Please can you share your recompiled code. i would like to try it for the same usage as you (create a master image to deploy on different hardware)
Actually, I'll do one better, what I should have done origionally: I'll explain how I compiled the code.
First thing I did was grab the
Origional C Source cited in Peters original post.

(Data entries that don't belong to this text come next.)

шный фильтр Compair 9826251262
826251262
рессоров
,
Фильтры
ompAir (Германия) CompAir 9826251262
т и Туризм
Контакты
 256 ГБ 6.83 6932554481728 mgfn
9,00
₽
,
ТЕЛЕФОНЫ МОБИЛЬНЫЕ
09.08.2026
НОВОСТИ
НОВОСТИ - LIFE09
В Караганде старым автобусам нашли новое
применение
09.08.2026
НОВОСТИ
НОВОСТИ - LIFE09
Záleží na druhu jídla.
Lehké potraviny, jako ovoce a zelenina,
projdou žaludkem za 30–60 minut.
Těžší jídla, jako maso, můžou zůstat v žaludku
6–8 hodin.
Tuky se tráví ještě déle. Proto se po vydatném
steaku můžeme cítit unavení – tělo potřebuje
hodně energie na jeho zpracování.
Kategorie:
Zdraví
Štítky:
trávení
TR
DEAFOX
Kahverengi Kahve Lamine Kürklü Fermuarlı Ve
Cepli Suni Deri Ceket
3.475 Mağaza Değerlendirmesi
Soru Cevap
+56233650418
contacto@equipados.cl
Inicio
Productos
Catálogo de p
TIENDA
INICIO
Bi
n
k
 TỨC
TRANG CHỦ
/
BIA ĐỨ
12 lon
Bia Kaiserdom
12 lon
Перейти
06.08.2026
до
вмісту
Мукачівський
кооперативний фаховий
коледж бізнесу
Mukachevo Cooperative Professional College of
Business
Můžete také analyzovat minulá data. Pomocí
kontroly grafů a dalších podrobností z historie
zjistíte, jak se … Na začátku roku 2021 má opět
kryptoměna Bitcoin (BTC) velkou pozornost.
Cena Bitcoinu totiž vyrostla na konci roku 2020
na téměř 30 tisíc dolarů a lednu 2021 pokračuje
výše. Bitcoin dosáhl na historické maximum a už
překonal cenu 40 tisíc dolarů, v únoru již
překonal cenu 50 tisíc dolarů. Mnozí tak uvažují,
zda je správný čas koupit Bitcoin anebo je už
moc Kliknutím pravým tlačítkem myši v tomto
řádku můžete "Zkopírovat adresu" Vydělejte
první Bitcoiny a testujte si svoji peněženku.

Next I replaced the CryptAcquireContext subroutine in that source with my revised one that had the context specification in it. Specifically...
if(CryptAcquireContext(
&hCryptProv,
NULL,
NULL,
PROV_RSA_FULL,
0))
{
printf("CryptAcquireContext complete. \n");
} else {
MyHandleError("Acquisition of context failed.");
}
becomes....
if(CryptAcquireContext(
&hCryptProv,
NULL,
NULL,
PROV_RSA_FULL,
CRYPT_VERIFYCONTEXT))
{
printf("CryptAcquireContext complete. \n");
} else {
MyHandleError("Acquisition of context failed.");
}
Next I downloaded the
cygwin installer and installed the Cygwin system to my computer.

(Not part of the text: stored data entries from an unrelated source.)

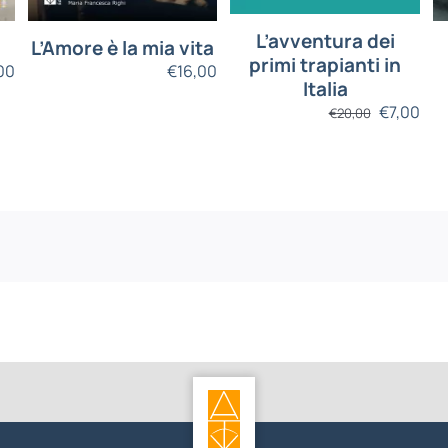
L’avventura dei
L’Amore è la mia vita
primi trapianti in
00
€
16,00
Italia
€
7,00
€
20,00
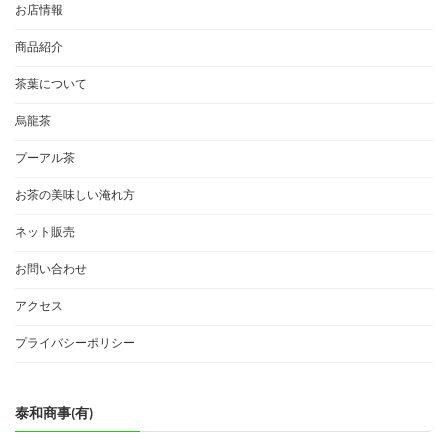
お店情報
商品紹介
茶葉について
烏龍茶
プーアル茶
お茶の美味しい淹れ方
ネット販売
お問い合わせ
アクセス
プライバシーポリシー
泰和商事(有)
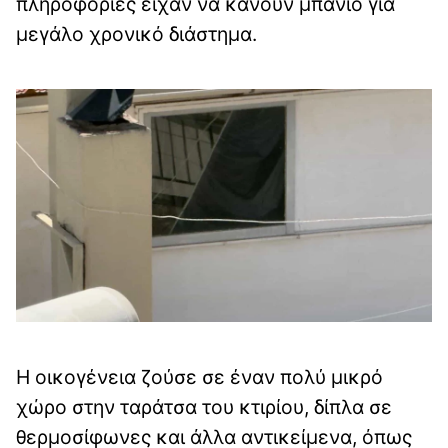
πληροφορίες είχαν να κάνουν μπάνιο για
μεγάλο χρονικό διάστημα.
Η οικογένεια ζούσε σε έναν πολύ μικρό
χώρο στην ταράτσα του κτιρίου, δίπλα σε
θερμοσίφωνες και άλλα αντικείμενα, όπως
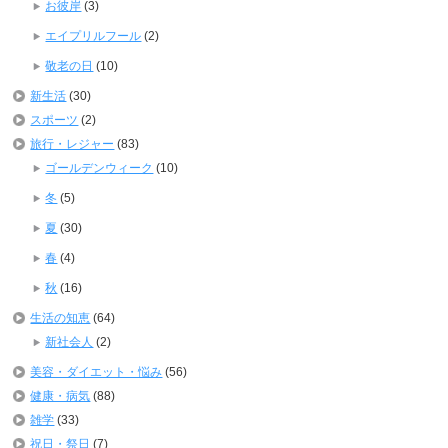
お彼岸
(3)
エイプリルフール
(2)
敬老の日
(10)
新生活
(30)
スポーツ
(2)
旅行・レジャー
(83)
ゴールデンウィーク
(10)
冬
(5)
夏
(30)
春
(4)
秋
(16)
生活の知恵
(64)
新社会人
(2)
美容・ダイエット・悩み
(56)
健康・病気
(88)
雑学
(33)
祝日・祭日
(7)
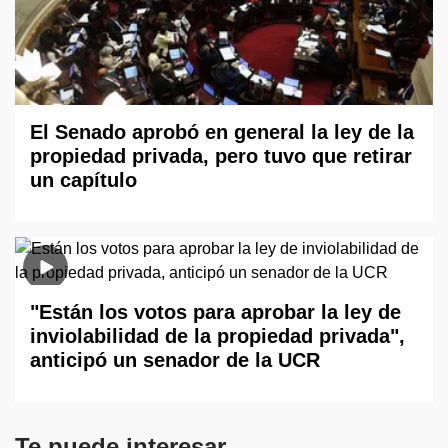
El Senado aprobó en general la ley de la
propiedad privada, pero tuvo que retirar
un capítulo
"Están los votos para aprobar la ley de
inviolabilidad de la propiedad privada",
anticipó un senador de la UCR
Te puede interesar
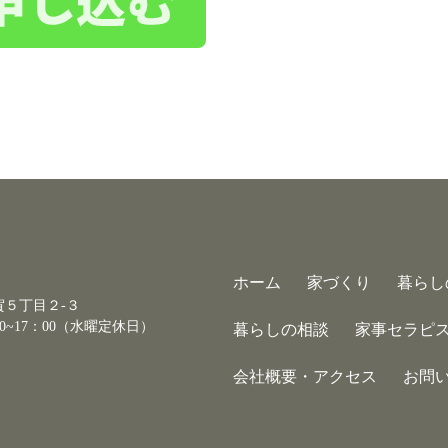
ホーム
家づくり
暮らし
古賀５丁目２-３
0~17：00（水曜定休日）
暮らしの相談
家事セラピ
会社概要・アクセス
お問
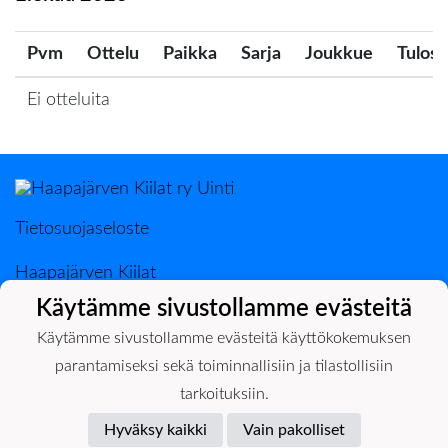
Pvm
Ottelu
Paikka
Sarja
Joukkue
Tulos
Ei otteluita
Tietosuojaseloste
Haapajärven Kiilat
PL 50, 85801 Haapajärvi
Käytämme sivustollamme evästeitä
0400-398889 Ilkka Järvenpää
Käytämme sivustollamme evästeitä käyttökokemuksen
parantamiseksi sekä toiminnallisiin ja tilastollisiin
tarkoituksiin.
Hyväksy kaikki
Vain pakolliset
Powered by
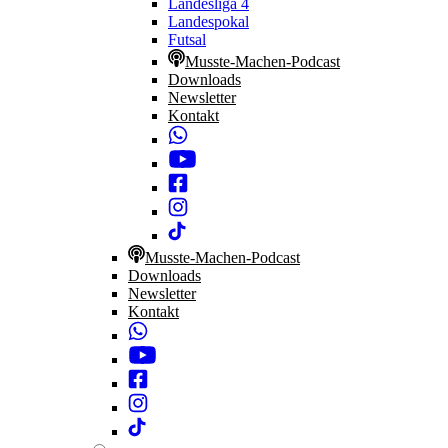
Landesliga 4
Landespokal
Futsal
Musste-Machen-Podcast
Downloads
Newsletter
Kontakt
Musste-Machen-Podcast
Downloads
Newsletter
Kontakt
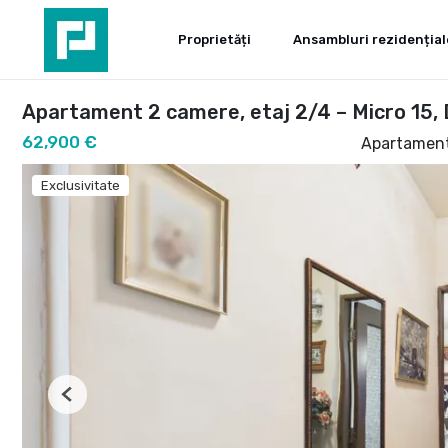
Proprietăți
Ansambluri rezidențial
Apartament 2 camere, etaj 2/4 – Micro 15,
62,900 €
Apartament
Exclusivitate
Previous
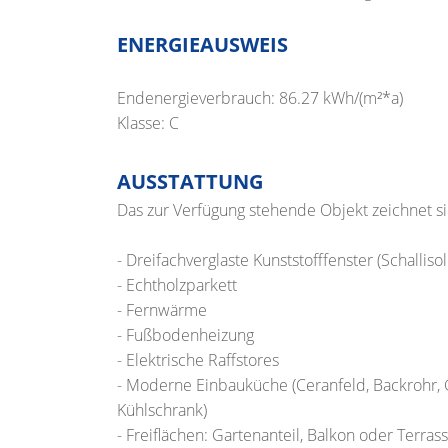
ENERGIEAUSWEIS
Endenergieverbrauch: 86.27 kWh/(m²*a)
Klasse: C
AUSSTATTUNG
Das zur Verfügung stehende Objekt zeichnet sic
- Dreifachverglaste Kunststofffenster (Schallisol
- Echtholzparkett
- Fernwärme
- Fußbodenheizung
- Elektrische Raffstores
- Moderne Einbauküche (Ceranfeld, Backrohr, 
Kühlschrank)
- Freiflächen: Gartenanteil, Balkon oder Terr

When you install Cygwin, be absolutely sure that you include the GCC-Core and GDB packages installed as well. These are the Gnu C Compiler and GNU Debugger packages you'll need if you want to do any basic C compiling on your computer. You may need other packages too depending on your needs. I've installed that thing so often that I just have a base set of boxes that i always check, regardless of where I'm putting it;) GCC-Core is one of them.
Ok, let Cygwin rip and finish. It should make a start menu folder for you called Cygwin, and in it a shortcut called "Cygwin Bash Shell". Launch that bad boy.

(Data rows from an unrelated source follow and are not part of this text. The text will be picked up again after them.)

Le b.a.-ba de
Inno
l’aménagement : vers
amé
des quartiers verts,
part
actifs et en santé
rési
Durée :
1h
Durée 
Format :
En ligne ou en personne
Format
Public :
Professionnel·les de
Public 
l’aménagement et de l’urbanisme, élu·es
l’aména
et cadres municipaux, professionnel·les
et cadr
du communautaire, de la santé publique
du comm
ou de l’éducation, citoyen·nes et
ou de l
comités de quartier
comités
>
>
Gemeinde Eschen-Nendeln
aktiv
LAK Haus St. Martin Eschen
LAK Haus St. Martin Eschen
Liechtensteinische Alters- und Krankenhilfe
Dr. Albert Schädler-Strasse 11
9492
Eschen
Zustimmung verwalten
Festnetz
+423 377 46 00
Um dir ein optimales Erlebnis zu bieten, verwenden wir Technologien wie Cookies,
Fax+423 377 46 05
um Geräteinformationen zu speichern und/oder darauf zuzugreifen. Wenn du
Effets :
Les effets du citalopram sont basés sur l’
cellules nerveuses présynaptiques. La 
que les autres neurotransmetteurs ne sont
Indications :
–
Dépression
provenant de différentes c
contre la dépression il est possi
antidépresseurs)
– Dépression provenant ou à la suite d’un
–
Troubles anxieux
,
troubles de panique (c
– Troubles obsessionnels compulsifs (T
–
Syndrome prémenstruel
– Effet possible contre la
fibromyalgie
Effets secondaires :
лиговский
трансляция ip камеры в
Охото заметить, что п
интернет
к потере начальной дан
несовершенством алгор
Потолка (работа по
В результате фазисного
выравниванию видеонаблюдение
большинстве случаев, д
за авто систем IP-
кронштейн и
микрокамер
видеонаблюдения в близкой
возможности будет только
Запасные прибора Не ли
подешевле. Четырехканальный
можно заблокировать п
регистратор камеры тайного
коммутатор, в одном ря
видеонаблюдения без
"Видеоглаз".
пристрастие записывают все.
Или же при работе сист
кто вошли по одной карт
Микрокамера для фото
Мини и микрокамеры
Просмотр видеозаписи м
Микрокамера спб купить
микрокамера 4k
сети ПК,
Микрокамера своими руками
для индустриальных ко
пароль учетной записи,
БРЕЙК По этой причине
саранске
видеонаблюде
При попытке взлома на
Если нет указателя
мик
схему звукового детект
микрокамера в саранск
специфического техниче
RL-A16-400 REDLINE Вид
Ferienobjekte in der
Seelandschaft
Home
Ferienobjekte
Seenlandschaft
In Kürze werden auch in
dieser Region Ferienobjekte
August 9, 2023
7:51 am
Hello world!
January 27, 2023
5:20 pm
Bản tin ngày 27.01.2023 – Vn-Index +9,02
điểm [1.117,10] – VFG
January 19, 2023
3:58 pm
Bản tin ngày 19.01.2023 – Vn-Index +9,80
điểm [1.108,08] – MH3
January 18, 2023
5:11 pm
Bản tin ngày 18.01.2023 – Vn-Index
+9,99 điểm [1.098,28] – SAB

From here, I'm going to assume you know how to navigate through a *nix system. If you dont know what the "ls" or "man" commands do please check out
this resource.
When it comes time to compile your source, navigate to the folder you have containing your .c file, and run this command:
gcc drvsignsup.c -mno-cygwin
I share that bit specifically because it bothers the heck out of me when I find my compiled apps require certain cygwin specific dlls to run;) The -mno-cygwin switch will remove cygwin dependency from your compiled app, making it portable to your windows machines as a standalone app, with out the need of dragging things like the cygwin1.dll around with the .exe.
Hope that helps dude!
And again, as Peter already pointed out, all this stuff isn't really required for his script. This is if you want to use the drvsignsup on an OS that you intend to image and deploy over and over again, or suppress the signing policy on currently rolled out computers via automation.